Texte présenté
----

Avec notre commentateur-ex-diplomate-indien M.K. Bhadrakumar, c’est toujours “selon”... Un jour où il ne peut cacher une espèce de fascination pour la puissance US qu’il juge, en bon diplomate, génératrice d’ordre ; un jour (les bons jours, certes) où il retrouve sa verve railleuse et antiaméricaniste devant les énormités américanistes. L’article du 21 juillet 2015 est du bon cru, celui des “bons jours”, où M.K. se paye le scalp des US, dans leurs habituelles entreprises de propagande extrêmement grossières, chargées jusqu’à la gueule de bels et bons dollars...

Mais le cas est intéressant pour lui-même, par ailleurs, et Bhadrakumar nous apporte là-dessus une lumière bienvenue. Il décrit une “offensive” de propagande, ce qu’il qualifie de “puissant (plutôt que “magistral”) complot de propagande” («a masterly propaganda ploy»). Bien, les stratèges américanistes en communication viennent de découvrir que l’OCS (Organisation de Coopération de Shanghai) a décidé de s’élargir en incorporant dans ses rangs l’Inde et le Pakistan ; on annonce la chose depuis bien deux ans, mais bon, ils la réalisent aujourd’hui, selon la rapidité courante de leurs jugements qu’on mesure à l’intérêt qu’ils portent à tout ce qui n’est pas les USA, et les voilà en mode-panique. Ils montent aussitôt leur «masterly propaganda ploy», qui consiste à tenter de regrouper les “petits pays” membres de l’OCS, – quatre républiques-stan de l’Asie Centrale (Kazakhstan, Kirghizistan, Tadjikistan, Ouzbékistan), – pour qu’ils récriminent contre l’entrée de l’Inde et du Pakistan dans l’OCS, au prétexte que cet acte établit un déséquilibre de puissance (quatre grands pays, puissances nucléaires, etc., et les quatre “petits”-stan), voire même qu’ils bloquent le processus... Ce rassemblement se fait au niveau de la communication, et Bhadrakumar décrit un séminaire précipitamment rassemblé sous l’égide de RFE/RL, le 17 juillet 2015...

----

Poursuivez, s'il vous plaît, le texte sur la propagande américaine contre l'élargissement de l'OCS, à la suite de sa dernière phrase. Les enregistrements ci-dessous proviennent d'une autre source.

----

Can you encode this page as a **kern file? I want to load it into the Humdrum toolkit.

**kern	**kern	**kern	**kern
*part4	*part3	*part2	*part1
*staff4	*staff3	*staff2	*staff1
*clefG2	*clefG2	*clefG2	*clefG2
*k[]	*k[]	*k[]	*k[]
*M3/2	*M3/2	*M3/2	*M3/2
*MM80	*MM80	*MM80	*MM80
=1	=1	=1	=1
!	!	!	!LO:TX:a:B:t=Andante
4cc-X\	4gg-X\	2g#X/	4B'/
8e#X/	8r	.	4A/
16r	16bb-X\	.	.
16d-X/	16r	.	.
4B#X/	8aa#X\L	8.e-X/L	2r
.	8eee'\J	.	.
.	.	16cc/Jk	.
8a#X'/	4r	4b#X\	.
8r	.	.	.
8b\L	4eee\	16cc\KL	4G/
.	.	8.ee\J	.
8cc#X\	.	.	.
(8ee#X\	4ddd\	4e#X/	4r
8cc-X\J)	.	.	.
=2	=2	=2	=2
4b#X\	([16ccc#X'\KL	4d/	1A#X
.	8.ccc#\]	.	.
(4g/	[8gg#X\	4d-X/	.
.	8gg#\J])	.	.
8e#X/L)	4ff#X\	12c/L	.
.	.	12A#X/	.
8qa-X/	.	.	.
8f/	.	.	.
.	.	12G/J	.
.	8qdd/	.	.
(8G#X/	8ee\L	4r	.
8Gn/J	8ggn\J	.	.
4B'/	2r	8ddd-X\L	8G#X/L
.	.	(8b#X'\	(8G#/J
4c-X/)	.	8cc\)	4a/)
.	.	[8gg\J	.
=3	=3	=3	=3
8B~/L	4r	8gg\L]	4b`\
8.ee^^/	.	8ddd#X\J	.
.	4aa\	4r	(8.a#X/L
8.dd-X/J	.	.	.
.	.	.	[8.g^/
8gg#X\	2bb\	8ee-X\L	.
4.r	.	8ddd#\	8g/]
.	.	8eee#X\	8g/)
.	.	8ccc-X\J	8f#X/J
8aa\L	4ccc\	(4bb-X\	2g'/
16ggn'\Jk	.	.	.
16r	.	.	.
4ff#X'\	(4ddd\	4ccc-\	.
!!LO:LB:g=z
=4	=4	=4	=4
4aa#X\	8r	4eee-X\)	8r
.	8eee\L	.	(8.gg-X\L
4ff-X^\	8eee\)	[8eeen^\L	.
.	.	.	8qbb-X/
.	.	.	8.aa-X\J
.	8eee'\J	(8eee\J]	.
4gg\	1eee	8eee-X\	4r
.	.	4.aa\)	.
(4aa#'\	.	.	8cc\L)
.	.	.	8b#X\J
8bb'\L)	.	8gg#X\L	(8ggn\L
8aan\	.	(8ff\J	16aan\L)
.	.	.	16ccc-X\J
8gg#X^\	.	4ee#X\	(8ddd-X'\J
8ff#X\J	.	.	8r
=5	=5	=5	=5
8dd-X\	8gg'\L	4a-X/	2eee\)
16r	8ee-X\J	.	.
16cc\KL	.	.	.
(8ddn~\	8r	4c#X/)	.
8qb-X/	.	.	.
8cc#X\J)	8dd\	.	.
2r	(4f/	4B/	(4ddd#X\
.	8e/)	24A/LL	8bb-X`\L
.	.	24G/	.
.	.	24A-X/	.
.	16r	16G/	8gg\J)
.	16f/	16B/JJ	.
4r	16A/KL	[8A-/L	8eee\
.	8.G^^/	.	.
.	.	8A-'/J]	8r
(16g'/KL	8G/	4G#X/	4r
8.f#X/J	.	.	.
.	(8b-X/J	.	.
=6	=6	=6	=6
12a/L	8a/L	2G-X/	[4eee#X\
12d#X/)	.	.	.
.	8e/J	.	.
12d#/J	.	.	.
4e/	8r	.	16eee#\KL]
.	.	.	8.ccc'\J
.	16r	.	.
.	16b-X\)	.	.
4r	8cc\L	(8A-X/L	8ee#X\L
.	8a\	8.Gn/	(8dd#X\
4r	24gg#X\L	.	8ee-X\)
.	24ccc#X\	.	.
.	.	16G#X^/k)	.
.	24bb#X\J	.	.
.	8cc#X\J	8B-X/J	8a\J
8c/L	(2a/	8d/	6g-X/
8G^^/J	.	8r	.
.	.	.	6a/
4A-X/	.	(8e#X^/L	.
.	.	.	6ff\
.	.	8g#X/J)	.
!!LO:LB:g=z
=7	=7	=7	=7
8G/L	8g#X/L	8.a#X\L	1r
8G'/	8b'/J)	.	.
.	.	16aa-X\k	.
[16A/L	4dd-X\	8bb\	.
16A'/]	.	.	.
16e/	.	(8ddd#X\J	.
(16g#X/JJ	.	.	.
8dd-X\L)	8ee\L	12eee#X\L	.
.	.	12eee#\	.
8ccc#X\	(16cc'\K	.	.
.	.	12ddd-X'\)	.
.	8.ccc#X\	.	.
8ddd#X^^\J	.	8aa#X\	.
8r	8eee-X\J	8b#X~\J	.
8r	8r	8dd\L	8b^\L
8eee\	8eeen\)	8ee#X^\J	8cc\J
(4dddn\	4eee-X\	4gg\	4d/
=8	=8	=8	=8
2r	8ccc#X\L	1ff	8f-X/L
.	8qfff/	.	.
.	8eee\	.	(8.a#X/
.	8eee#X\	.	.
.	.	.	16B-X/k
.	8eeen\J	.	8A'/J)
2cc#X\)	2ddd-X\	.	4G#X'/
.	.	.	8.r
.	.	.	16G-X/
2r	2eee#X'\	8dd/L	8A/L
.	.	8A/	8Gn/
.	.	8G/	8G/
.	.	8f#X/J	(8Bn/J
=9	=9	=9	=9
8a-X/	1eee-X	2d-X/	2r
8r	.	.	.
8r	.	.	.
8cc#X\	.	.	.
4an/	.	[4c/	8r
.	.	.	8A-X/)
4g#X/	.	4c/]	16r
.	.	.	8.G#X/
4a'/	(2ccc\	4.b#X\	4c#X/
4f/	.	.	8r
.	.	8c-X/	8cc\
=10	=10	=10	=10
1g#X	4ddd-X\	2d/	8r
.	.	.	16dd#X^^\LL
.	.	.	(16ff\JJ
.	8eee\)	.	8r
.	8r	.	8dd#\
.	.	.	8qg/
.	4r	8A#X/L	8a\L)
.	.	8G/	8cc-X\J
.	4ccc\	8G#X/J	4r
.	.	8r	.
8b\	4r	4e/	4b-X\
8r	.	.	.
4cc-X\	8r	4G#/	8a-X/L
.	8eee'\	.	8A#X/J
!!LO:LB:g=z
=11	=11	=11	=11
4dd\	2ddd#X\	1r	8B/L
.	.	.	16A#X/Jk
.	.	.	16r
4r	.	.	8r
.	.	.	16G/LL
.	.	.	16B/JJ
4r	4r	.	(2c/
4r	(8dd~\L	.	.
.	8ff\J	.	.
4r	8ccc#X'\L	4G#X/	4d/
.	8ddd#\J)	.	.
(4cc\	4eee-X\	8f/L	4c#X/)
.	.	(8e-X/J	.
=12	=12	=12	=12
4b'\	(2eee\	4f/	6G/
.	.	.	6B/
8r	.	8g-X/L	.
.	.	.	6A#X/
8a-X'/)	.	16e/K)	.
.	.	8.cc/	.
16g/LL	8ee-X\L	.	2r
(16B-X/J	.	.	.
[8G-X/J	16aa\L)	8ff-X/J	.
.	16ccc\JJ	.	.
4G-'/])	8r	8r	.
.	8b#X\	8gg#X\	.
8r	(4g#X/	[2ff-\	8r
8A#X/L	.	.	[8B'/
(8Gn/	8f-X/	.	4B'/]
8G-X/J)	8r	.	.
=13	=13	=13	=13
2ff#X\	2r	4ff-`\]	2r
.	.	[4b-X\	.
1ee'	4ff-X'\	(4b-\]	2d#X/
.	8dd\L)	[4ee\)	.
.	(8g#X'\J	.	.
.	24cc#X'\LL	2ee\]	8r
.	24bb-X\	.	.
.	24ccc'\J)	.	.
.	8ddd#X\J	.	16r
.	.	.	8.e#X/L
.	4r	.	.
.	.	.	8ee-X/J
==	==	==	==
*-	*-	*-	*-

----

Résultat attendu
«The American participants claimed that Uzbek president Islam Karimov was manifestly unhappy about the SCO decision to induct India and Pakistan as members and conveyed his misgivings openly, and “other Central Asian presidents avoided making such comments, but that must have been on their minds also.” An American pundit pontificated, “”now with the addition of India and Pakistan I think there’s a fear among some of the Central Asian countries that some of their voice and some of their decision-making will also be lost.”

»Whereupon, another pundit promptly chipped in, “With India and Pakistan, now there’s four huge countries, nuclear powers, and four relatively poor and small and not-so-powerful Central Asian countries, so I think that there’s legitimate concern that [Central Asian members] would be outweighed in SCO decision-making.” The RFERL adds, “It is easy to see why the Central Asians could be worried.” It estimated that it is the Kremlin which is getting India and Pakistan on board as fellow members in the SCO and “the timing was good for Russia.” Indeed, it saw a congruence of interests between Moscow and Beijing on this issue, too... [...]

»Even more fascinating is the commentary in the website of Eurasianet, a “sister publication” of the RFERL. It says Karimov actually sounded a word of caution on the SCO’s expansion, saying it “would not only change the political map, but would change the balance of power. This is not a simple issue, and it needs to be discussed.” It speculated wistfully that considering that SCO chairmanship has now passed to Tashkent, there might still be a miss between the cup and the lip for India...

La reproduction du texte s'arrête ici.